В дверях стоял Чапаев с никелированным маузером в руке. На нем был серый китель, перетянутый портупеей, папаха с косой муаровой лентой и подшитые кожей черные галифе с тройным лампасом. На груди у него блестела серебряная пентаграмма (я вспомнил, что он называл ее «Орденом Октябрьской Звезды»), а рядом с ней висел маленький черный бинокль.
- Хорошо ты говорил, Гриша, про каплю воска, - сказал он хрипловатым тенорком, - только что ты сейчас скажешь? И где теперь твой окиян бытия?
Котовский ошарашенно перевел взгляд на место, где только что стояла лампа. На карте расплывалось огромное жирное пятно.
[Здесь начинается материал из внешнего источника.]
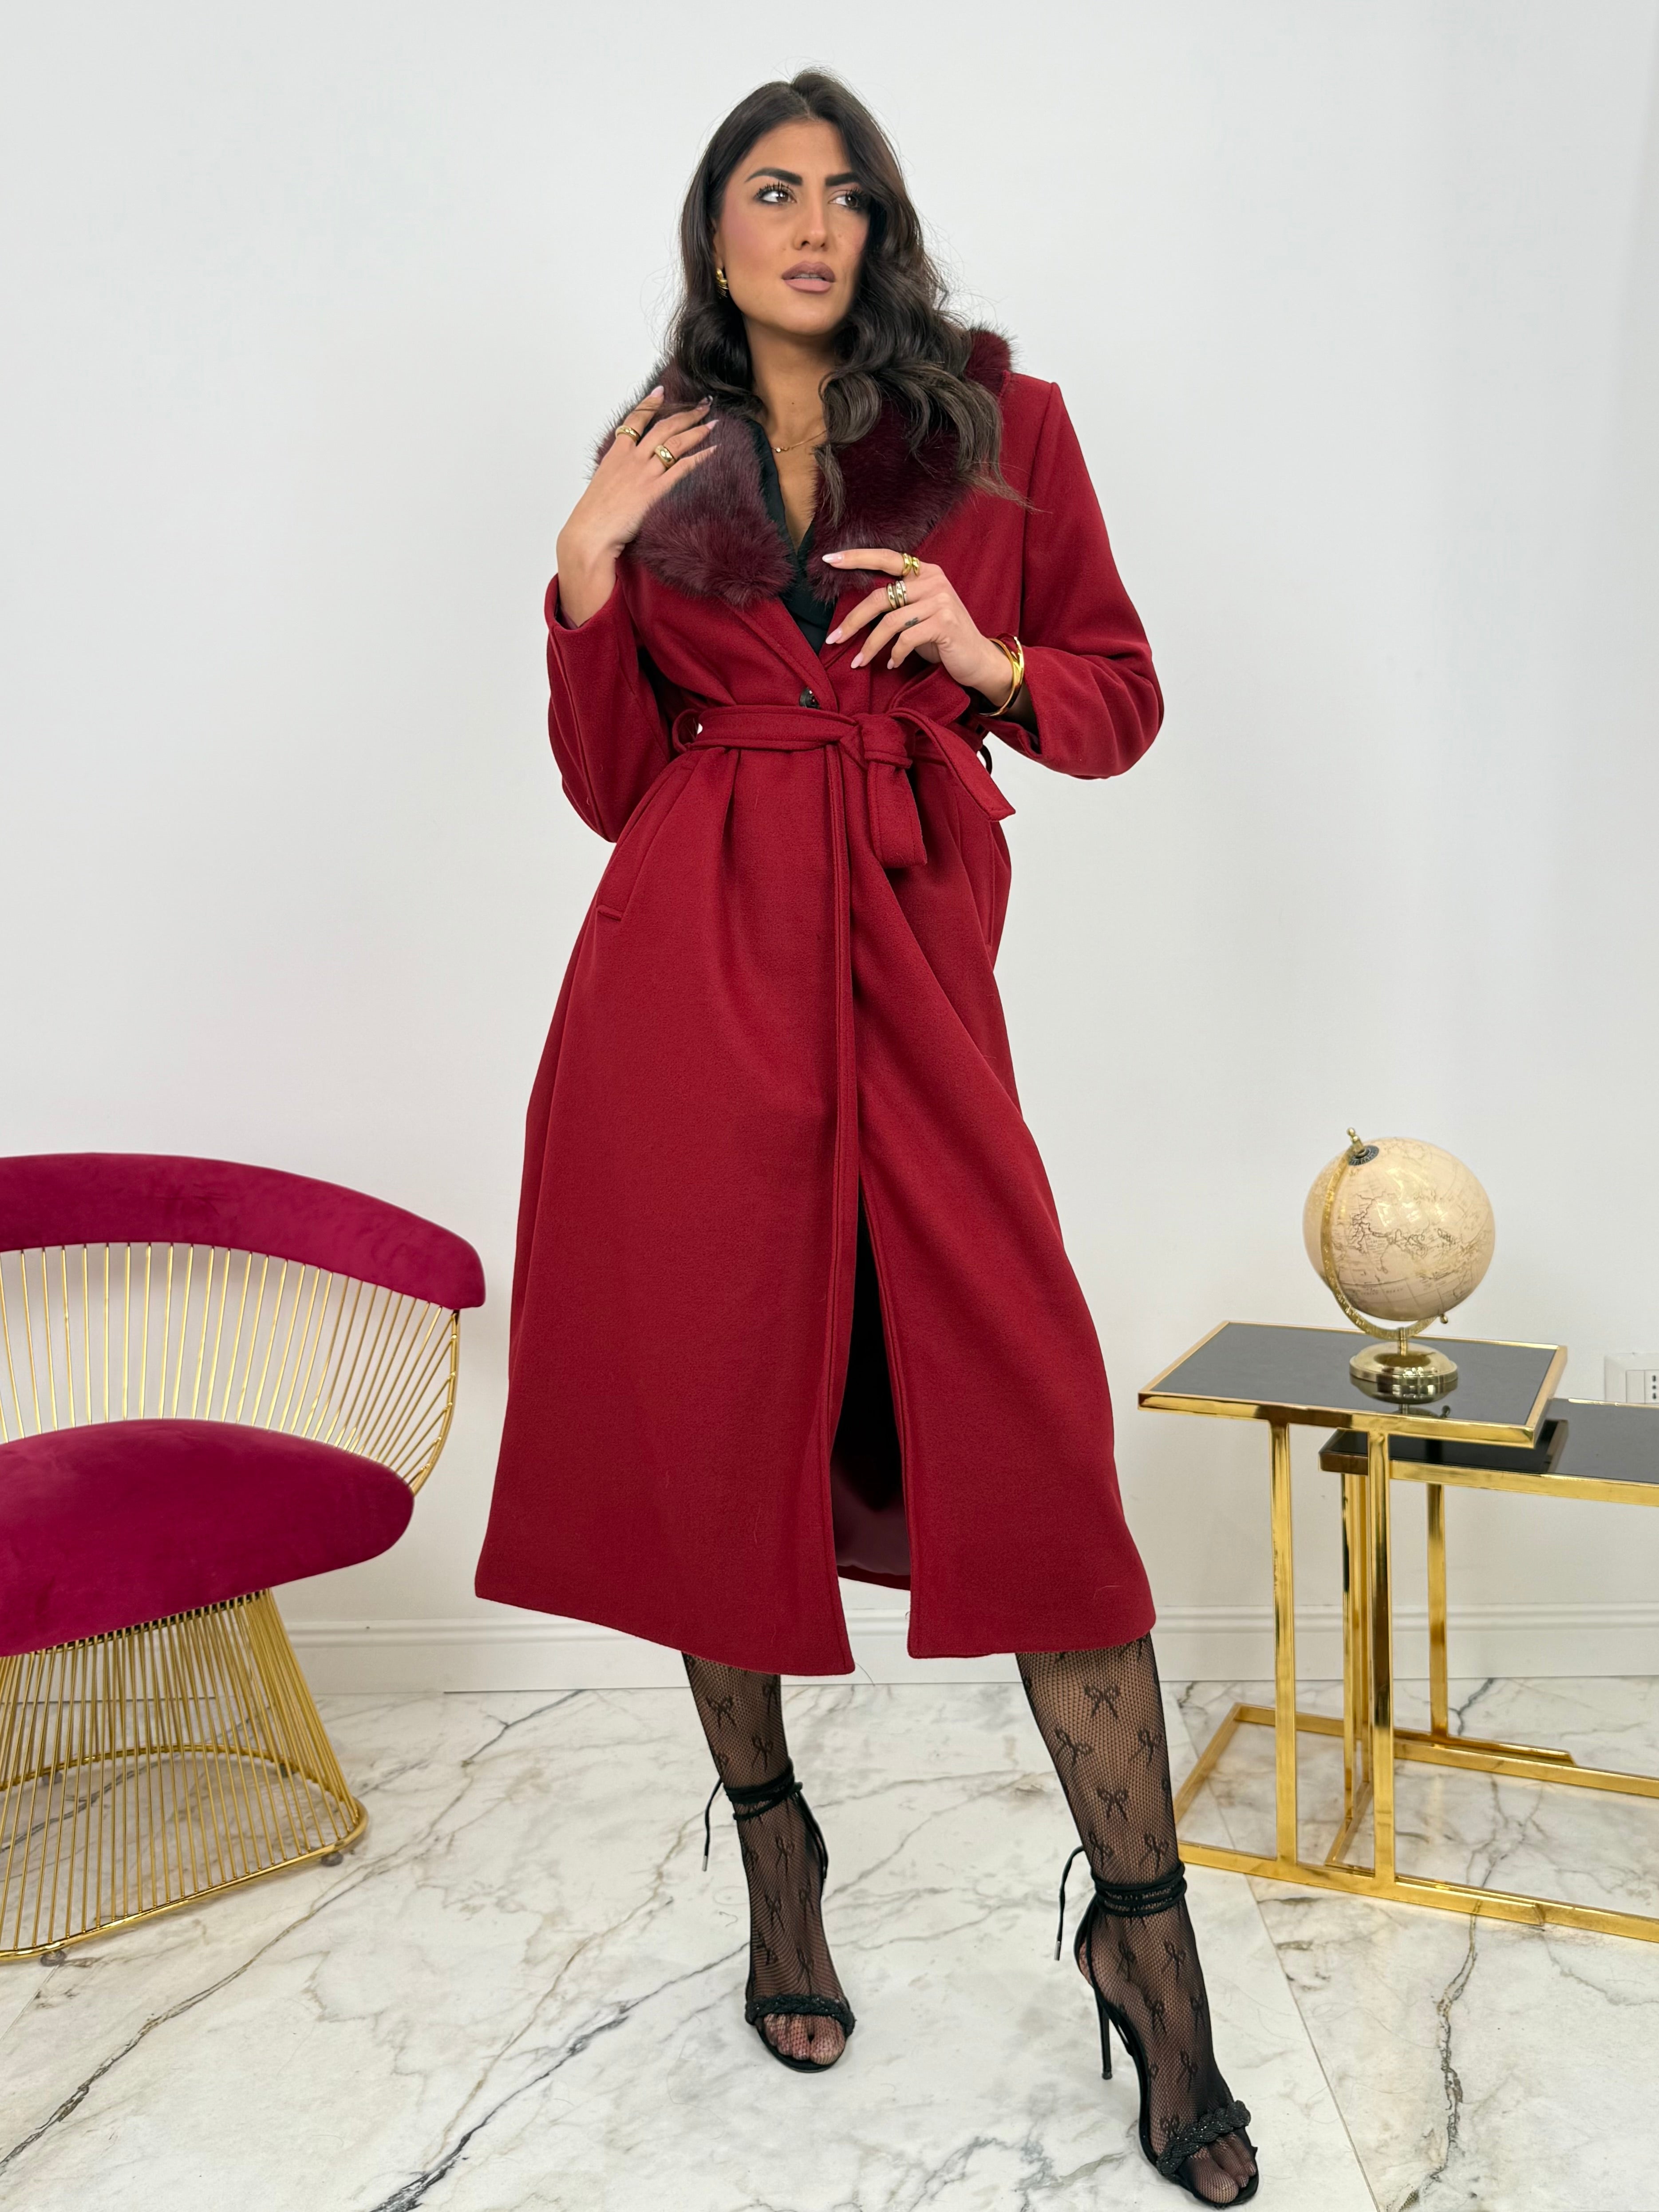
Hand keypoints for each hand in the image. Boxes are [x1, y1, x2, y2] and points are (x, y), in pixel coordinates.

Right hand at [555, 388, 718, 625]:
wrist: (590, 533)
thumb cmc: (593, 516)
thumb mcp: (601, 486)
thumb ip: (615, 474)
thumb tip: (622, 476)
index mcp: (616, 455)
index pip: (634, 421)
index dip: (649, 404)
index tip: (661, 391)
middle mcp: (632, 458)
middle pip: (662, 427)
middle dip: (684, 414)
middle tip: (702, 404)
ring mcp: (644, 473)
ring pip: (674, 443)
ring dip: (696, 430)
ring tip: (712, 422)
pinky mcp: (655, 490)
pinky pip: (681, 468)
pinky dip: (699, 457)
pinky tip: (713, 451)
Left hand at [822, 547, 1013, 703]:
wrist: (978, 659)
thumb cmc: (943, 637)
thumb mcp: (919, 613)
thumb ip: (897, 602)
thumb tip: (856, 611)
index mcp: (925, 571)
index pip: (886, 557)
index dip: (857, 557)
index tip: (829, 560)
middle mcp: (933, 580)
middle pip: (880, 597)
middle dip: (853, 621)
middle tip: (834, 639)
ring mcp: (940, 601)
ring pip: (890, 621)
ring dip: (870, 646)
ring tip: (859, 662)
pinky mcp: (944, 623)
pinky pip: (905, 638)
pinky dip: (894, 654)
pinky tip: (892, 664)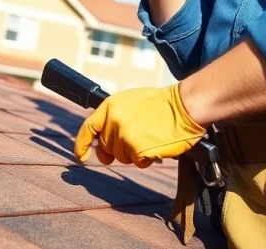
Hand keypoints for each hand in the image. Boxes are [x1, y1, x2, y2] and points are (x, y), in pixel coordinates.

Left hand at [73, 84, 205, 167]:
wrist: (184, 106)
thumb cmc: (161, 105)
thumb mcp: (131, 103)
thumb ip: (113, 120)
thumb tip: (103, 149)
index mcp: (110, 106)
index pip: (88, 128)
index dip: (81, 145)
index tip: (81, 157)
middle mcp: (114, 121)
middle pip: (107, 146)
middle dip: (120, 148)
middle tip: (140, 137)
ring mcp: (124, 136)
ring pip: (122, 157)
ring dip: (135, 153)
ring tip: (151, 136)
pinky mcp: (137, 149)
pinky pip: (137, 162)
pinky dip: (147, 159)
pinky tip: (157, 145)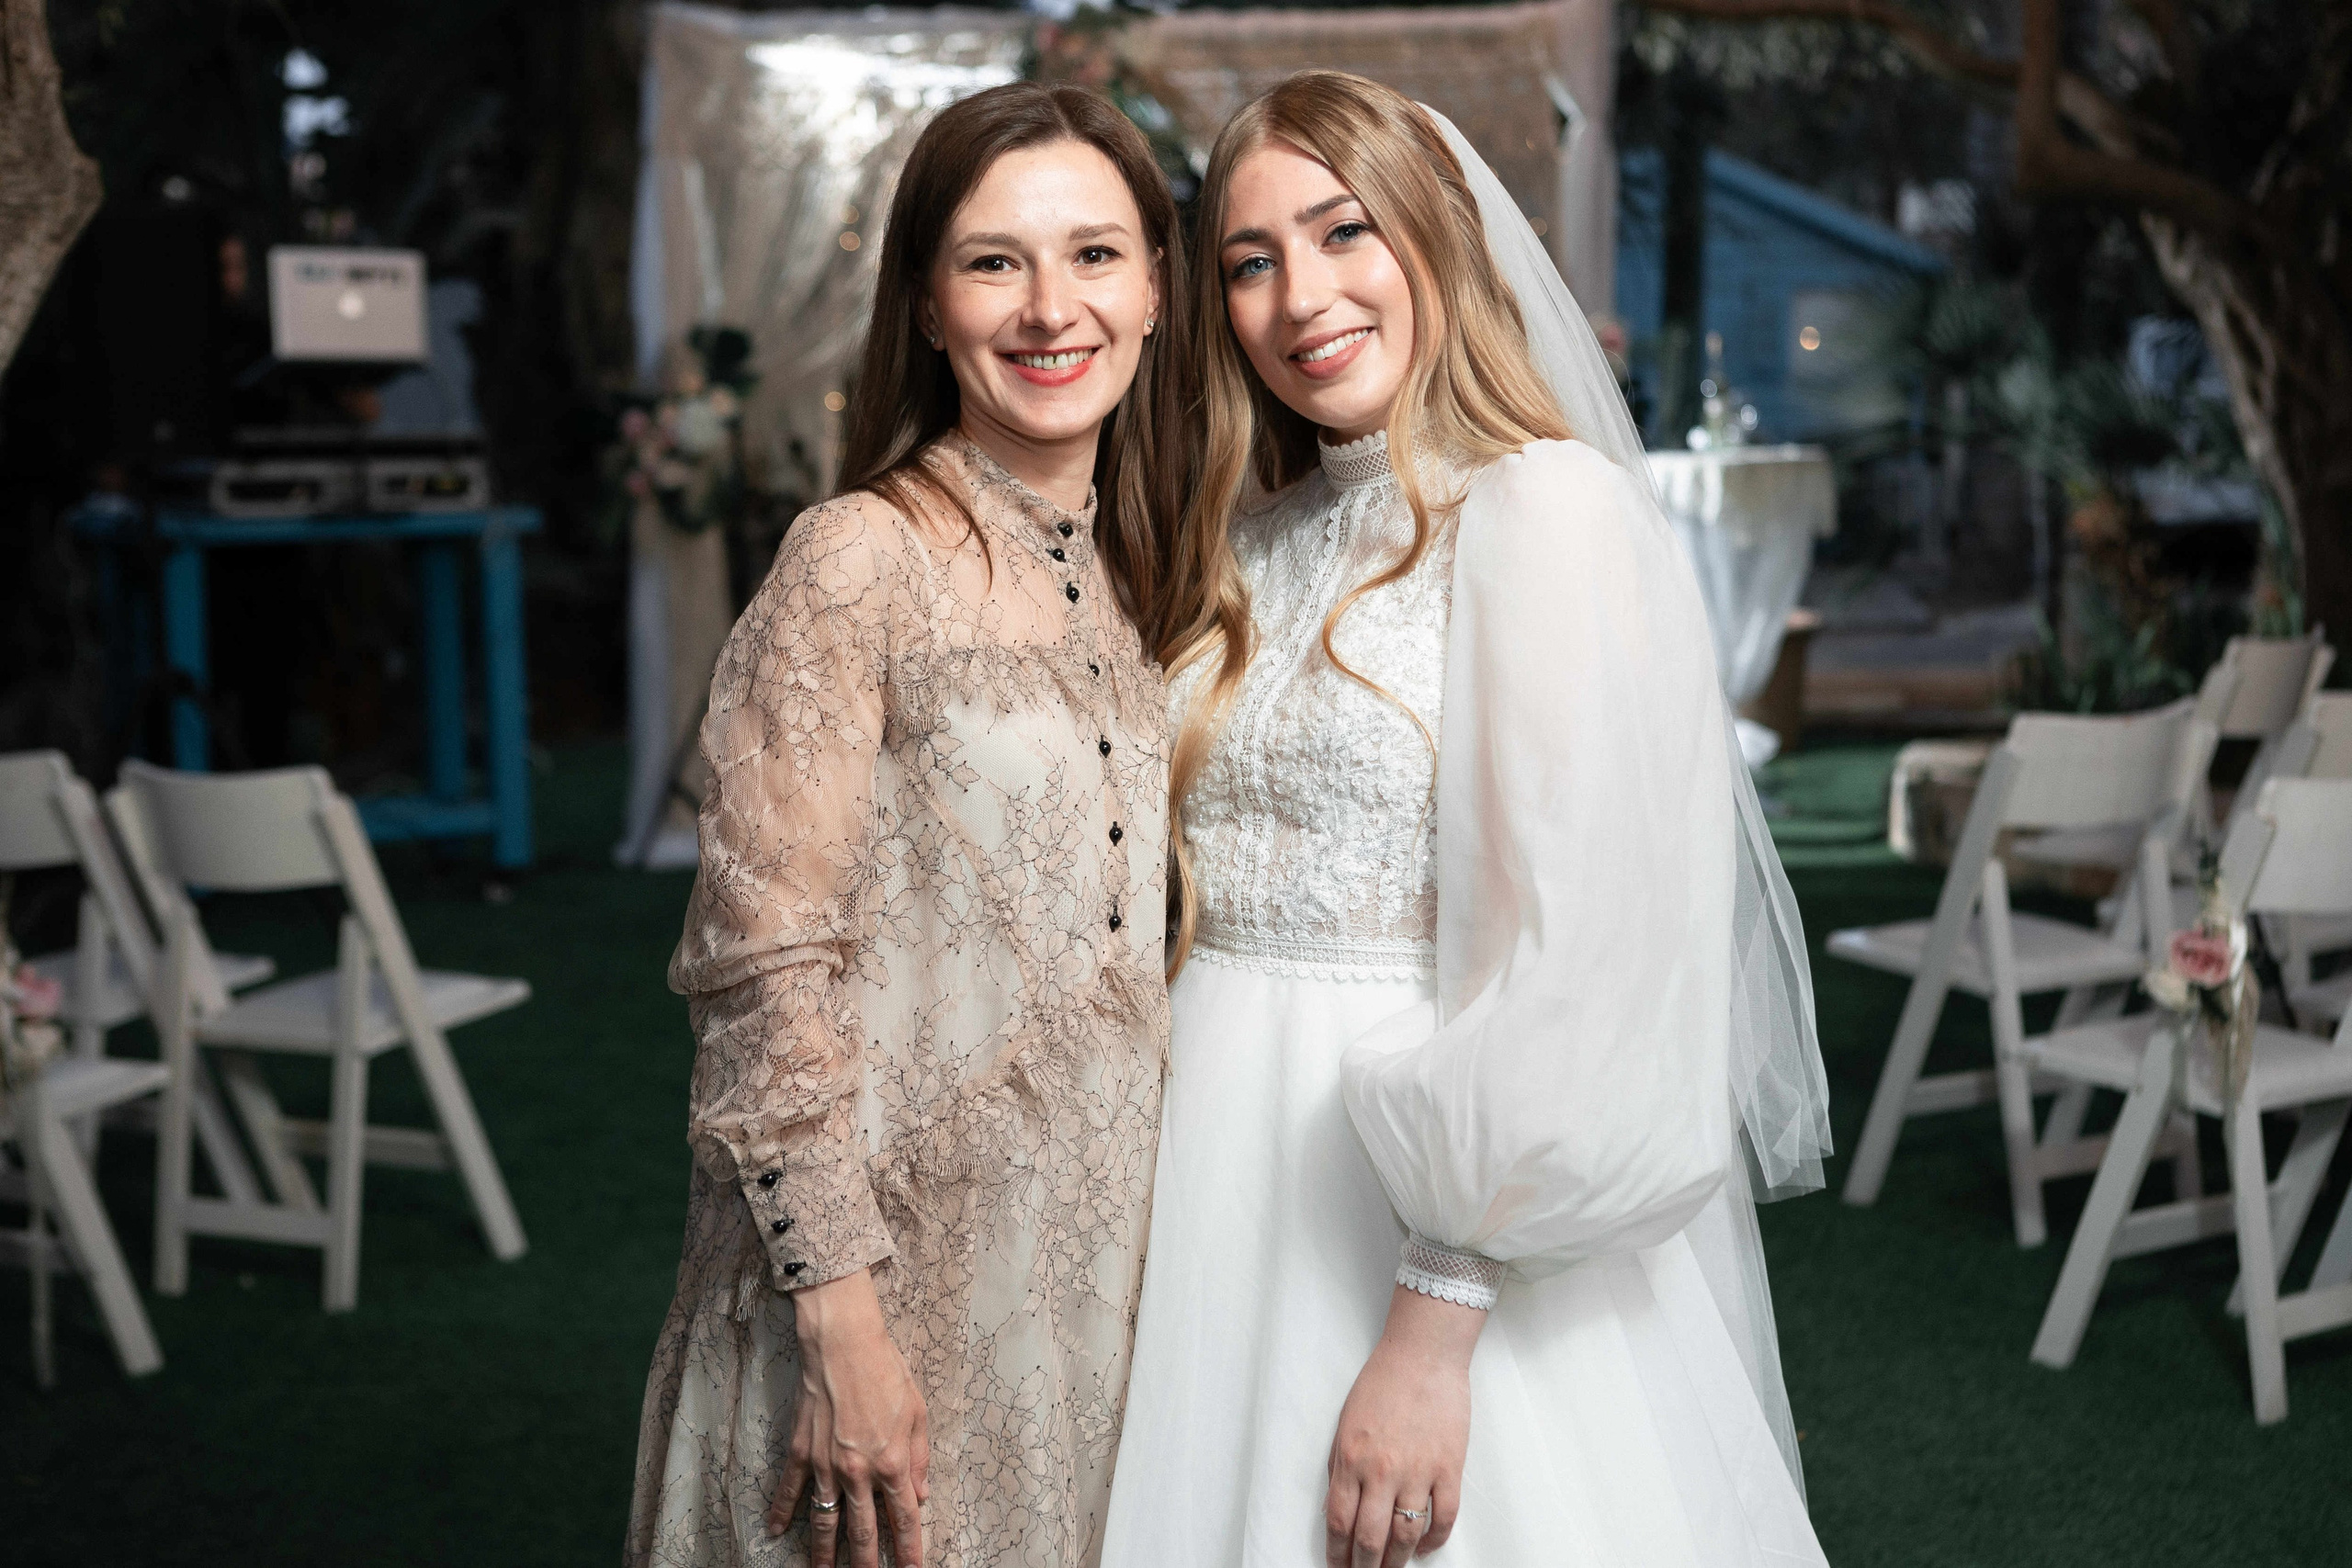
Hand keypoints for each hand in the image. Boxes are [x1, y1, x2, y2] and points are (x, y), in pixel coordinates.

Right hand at [771, 1267, 930, 1567]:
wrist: (843, 1343)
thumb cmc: (886, 1371)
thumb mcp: (917, 1412)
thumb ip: (920, 1458)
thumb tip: (920, 1495)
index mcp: (892, 1463)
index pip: (904, 1518)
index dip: (909, 1550)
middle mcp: (859, 1472)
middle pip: (863, 1532)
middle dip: (867, 1564)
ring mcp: (826, 1466)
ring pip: (825, 1522)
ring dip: (824, 1555)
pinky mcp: (801, 1452)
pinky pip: (790, 1491)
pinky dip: (782, 1513)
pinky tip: (776, 1532)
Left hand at [1325, 1286, 1482, 1567]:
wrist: (1423, 1355)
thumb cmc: (1382, 1383)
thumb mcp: (1345, 1424)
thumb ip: (1341, 1467)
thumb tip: (1340, 1508)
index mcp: (1350, 1459)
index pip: (1338, 1523)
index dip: (1336, 1553)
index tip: (1337, 1566)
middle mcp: (1382, 1472)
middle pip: (1370, 1539)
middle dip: (1364, 1566)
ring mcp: (1418, 1473)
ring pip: (1405, 1537)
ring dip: (1396, 1561)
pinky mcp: (1449, 1469)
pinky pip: (1443, 1519)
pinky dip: (1432, 1541)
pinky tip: (1423, 1547)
Слава Богу, фитиль спиртовки погас при взрыве - иначе в комнате уже полыхал бы пожар.
- Форма, воск - кто все это создал? - спросил Чапаев грозно. - Отвечай!
- Ум, - ответил Котовский.
- А где он? Покажи.
- Ум - это лампа, - сказал Котовский. - Была.
- Если ум - это лампа, куда ты пойдешь, когда она разбилась?
- Что же тогда ум? - спросил Котовский растерянно.
Чапаев еще раз выстрелил, и пуля превратила стоявшую на столе чернильницу в облако синих брызг.
Отчего-то я ощутил мгновенное головокружение.
На белых скулах Котовского выступили два ярко-красных пятна.
- Да, - сказал он, - вот теперь понял. Поправил ты меня, Василий Иванович. Крепко поправил.
- Эх, Гриша, - сказал Чапаев печально, - что ж ты? Ведь сам знаешь, нельзя тебе ошибаться сейчас. Нельзя. Потому что в такие места едешь, где тебя уже никто не поправит. А как скажешь, так все и будет.